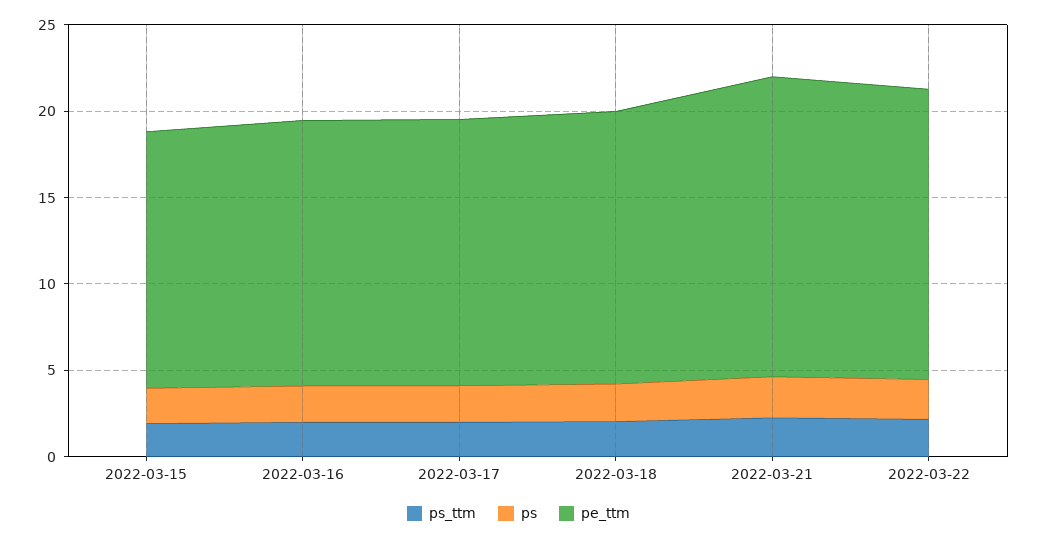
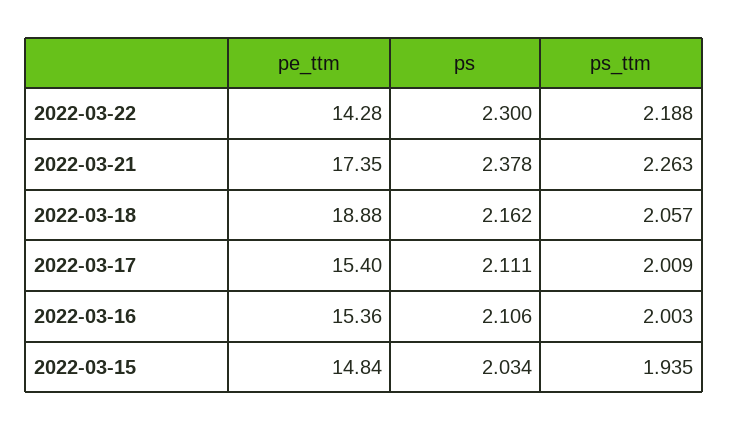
  {
    "ps_ttm": {
      "2022-03-15": 1.935,
      "2022-03-16": 2.003,
      "2022-03-17": 2.009,
      "2022-03-18": 2.057,
      "2022-03-21": 2.263,
      "2022-03-22": 2.188
    },
    "ps": {
      "2022-03-15": 2.034,
      "2022-03-16": 2.106,
      "2022-03-17": 2.111,
      "2022-03-18": 2.162,
      "2022-03-21": 2.378,
      "2022-03-22": 2.3
    },
    "pe_ttm": {
      "2022-03-15": 14.84,
      "2022-03-16": 15.36,
      "2022-03-17": 15.4,
-     "2022-03-18": 16,
+     "2022-03-18": 18.88,
      "2022-03-21": 17.35,
-     "2022-03-22": 17
+     "2022-03-22": 14.28
    }
  }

++++++++

--- Your objective ---
Output the whole listing exactly. Pictures stay out.

--- Response ---
  {
    "ps_ttm": {
      "2022-03-15": 1.935,
      "2022-03-16": 2.003,
      "2022-03-17": 2.009,
      "2022-03-18": 2.057,
      "2022-03-21": 2.263,
      "2022-03-22": 2.188
    },
    "ps": {
      "2022-03-15": 2.034,
      "2022-03-16": 2.106,
      "2022-03-17": 2.111,
      "2022-03-18": 2.162,
      "2022-03-21": 2.378,
      "2022-03-22": 2.3
    },
    "pe_ttm": {
      "2022-03-15": 14.84,
      "2022-03-16": 15.36,
      "2022-03-17": 15.4,
-     "2022-03-18": 16,
+     "2022-03-18": 18.88,
      "2022-03-21": 17.35,
-     "2022-03-22": 17
+     "2022-03-22": 14.28
    }
  }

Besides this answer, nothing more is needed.